Minimum detectable effect size for main outcomes (accounting for sample
design and clustering)
Based on a small pilot study, we have calculated the required sample size to detect meaningful effects. The pilot showed a 60-percentage point difference in bill payment rates between treatment (95%) and control (35%) groups. Using a two-sided test with α=0.05 and 80% power, we would need approximately 11 participants per group to detect this effect size (Cohen's h=1.34), however, we anticipate smaller effect sizes at this scale due to the reduced intensity of support compared to the pilot. Comparable interventions in utility bill management suggest a potential reduction in disconnection rates from 15% to 7.5%. To detect this effect size, we would need 376 participants per group. Conservatively assuming a 20-percentage point difference in payment rates, we would need 97 participants per group. The pilot demonstrated a 20% reduction in electricity usage and 10% reduction in gas consumption. For a conservative 7% reduction in overall energy consumption, which aligns with findings from behavioral interventions in energy consumption, we would need approximately 283 participants per group to achieve 80% power. We would need approximately 156 participants per group to detect a 15-percentage point difference in arrearages. For a 10% relative reduction in energy burden, consistent with outcomes from other energy assistance interventions, we would need approximately 425 participants per group.

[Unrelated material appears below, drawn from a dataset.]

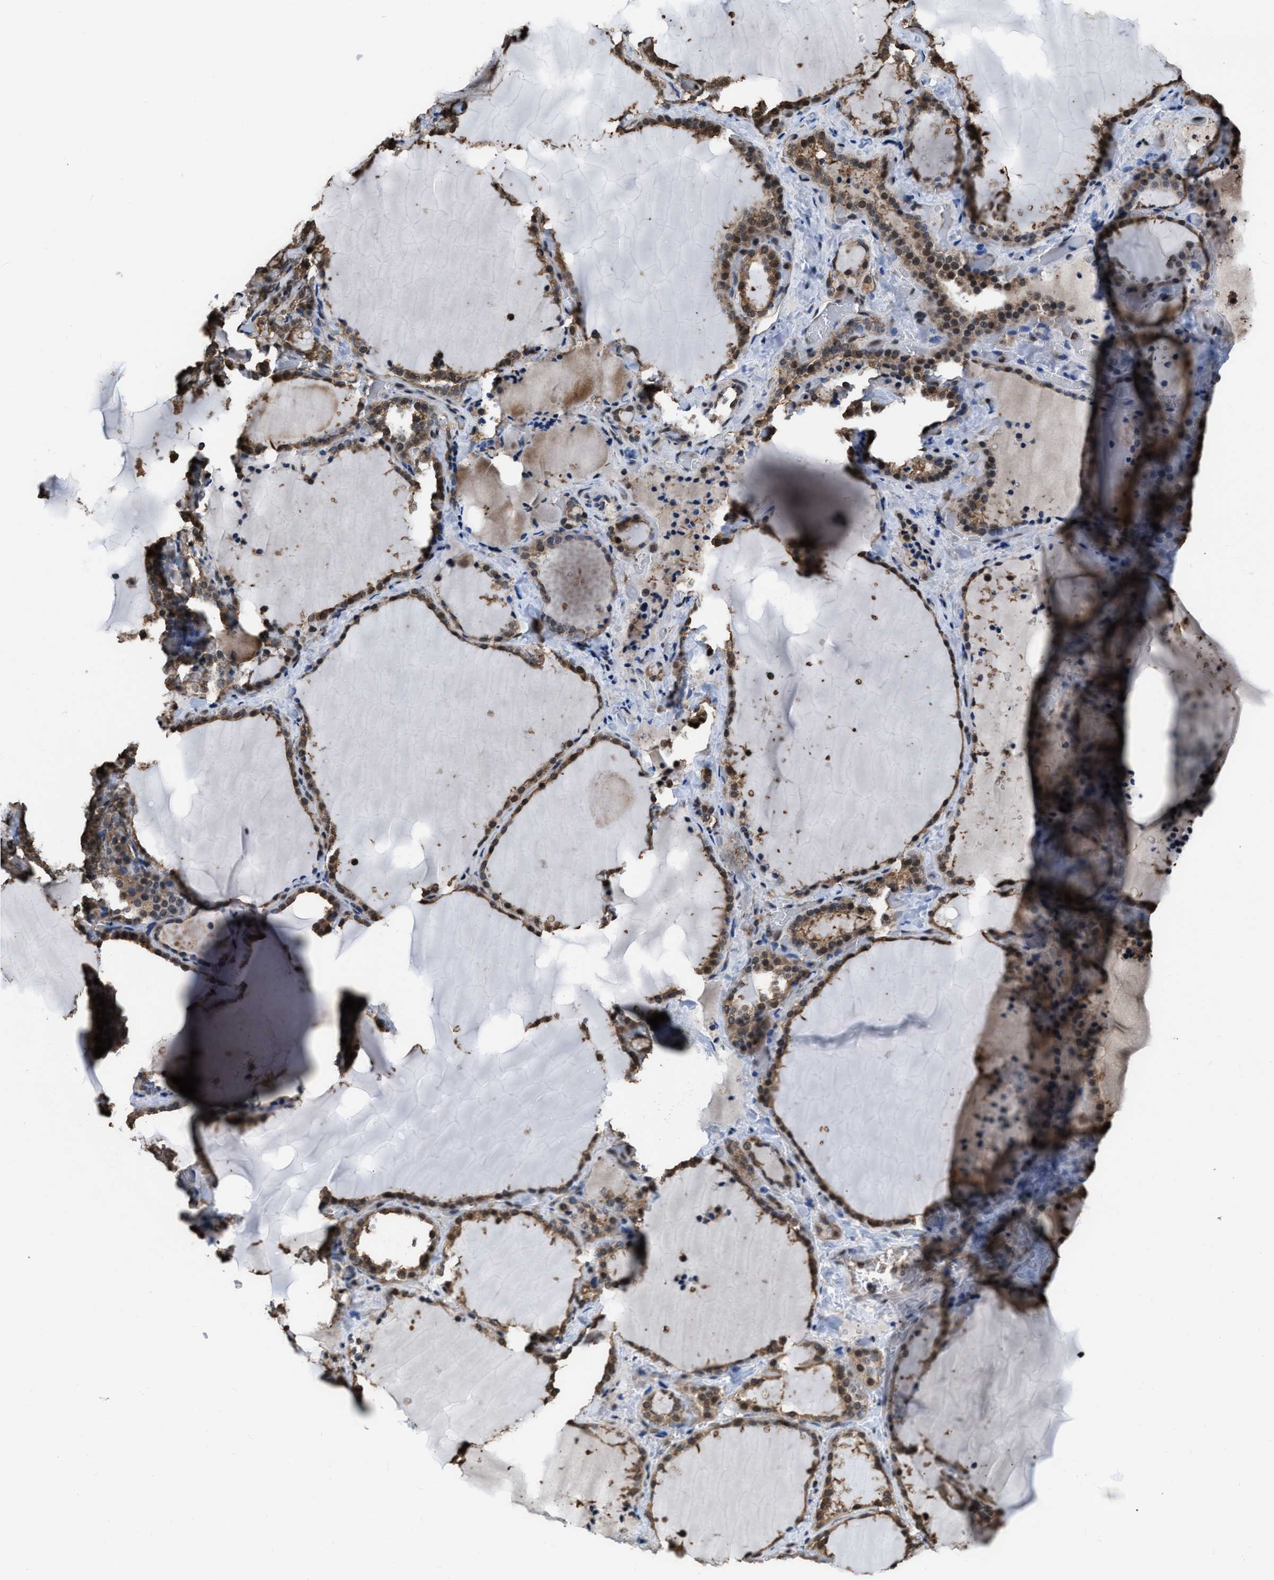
{"staining": {"intensity": "moderate", "quantity": ">75%", "location": "cytoplasmic/membranous,nuclear"}, "tissue": "thyroid gland", "cell_type": "Glandular cells", "image_type": "normal", "snomed": [{"axis": "morphology", "description": "Normal tissue, NOS"}, {"axis": "topography", "description": "Thyroid gland"}], "caption": "A high-resolution photomicrograph shows IHC staining of benign thyroid gland, which shows moderate cytoplasmic/membranous,nuclear expression in approximately >75% of glandular cells. The staining was performed using DAB (3,3'-diaminobenzidine) to visualize the protein expression in brown, while the nuclei were stained in blue with hematoxylin (Magnification: 20x).", "gene": "FNTA", "patient": {"sex": "female", "age": 22}}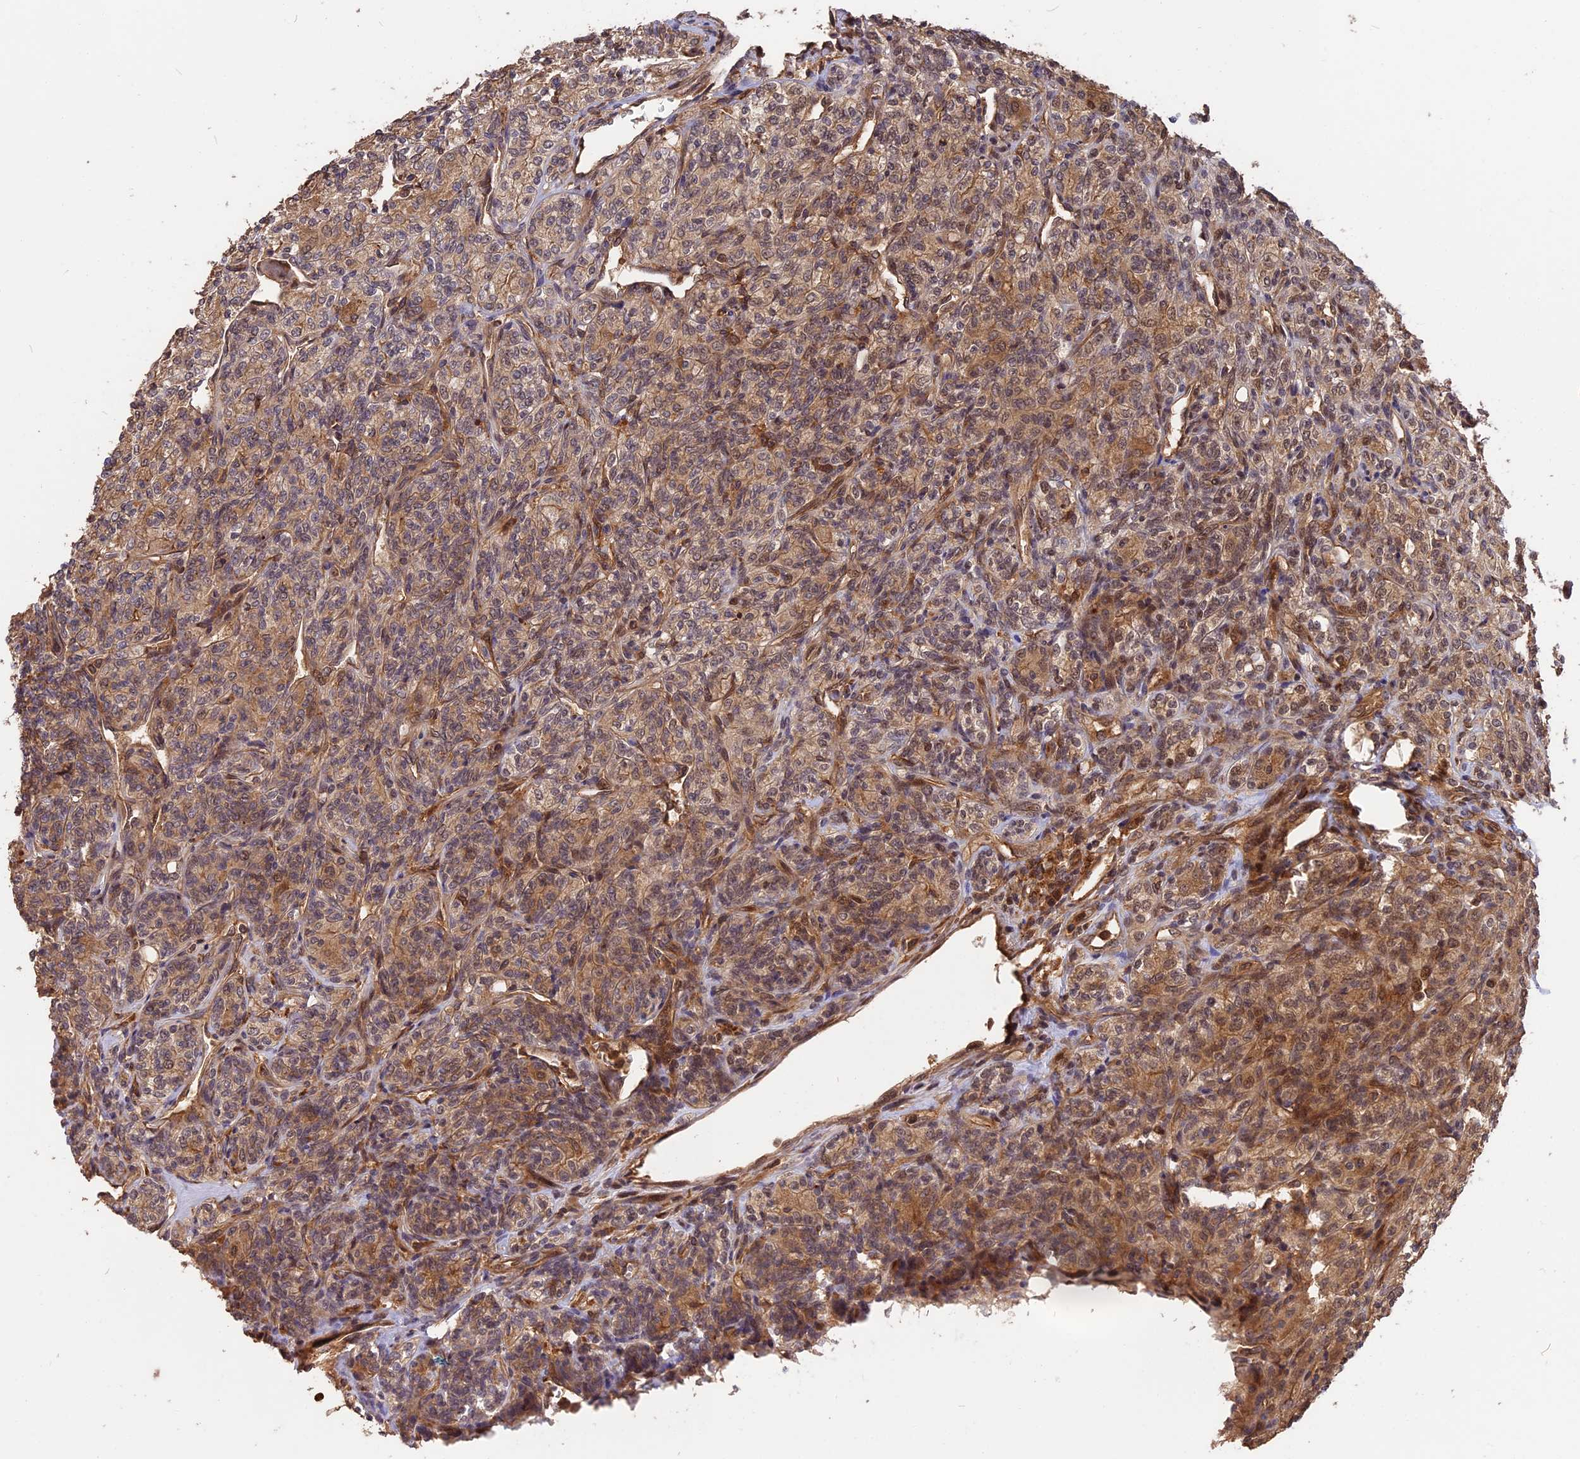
{"staining": {"intensity": "moderate", "quantity": "25%-75%", "location": "cytoplasmic/membranous"}, "tissue": "renal cancer", "cell_type": "Tumor cells", "image_type": "cancer", "snomed": [{"axis": "morphology", "description": "Adenocarcinoma, NOS"}, {"axis": "topography", "description": "Kidney"}], "caption": "Immunohistochemistry (IHC) (DAB (3,3'-diaminobenzidine)) staining of renal cancer (adenocarcinoma) demonstrates moderate cytoplasmic/membranous protein staining in about 25%-75% of tumor cells. The staining was performed using DAB to visualize the protein expression in brown, while the nuclei were stained in blue with hematoxylin (Magnification: 20x).", "gene": "ESCO1", "patient": {"sex": "male", "age": 77}}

Our planned sample of 500 participants per group exceeds all these requirements, providing sufficient power even with anticipated attrition of up to 15%. This sample size also enables us to detect relatively small effects (5-7 percentage point differences) in secondary outcomes, conduct meaningful subgroup analyses by demographic characteristics to identify heterogeneous treatment effects, and maintain adequate power for stratified analyses examining impacts by household composition, geographic location, and baseline energy burden. We will supplement these a priori power calculations with sensitivity analyses during the study to refine our estimates of minimum detectable effects based on observed variance in outcomes, correlation between baseline and follow-up measures, and actual attrition rates.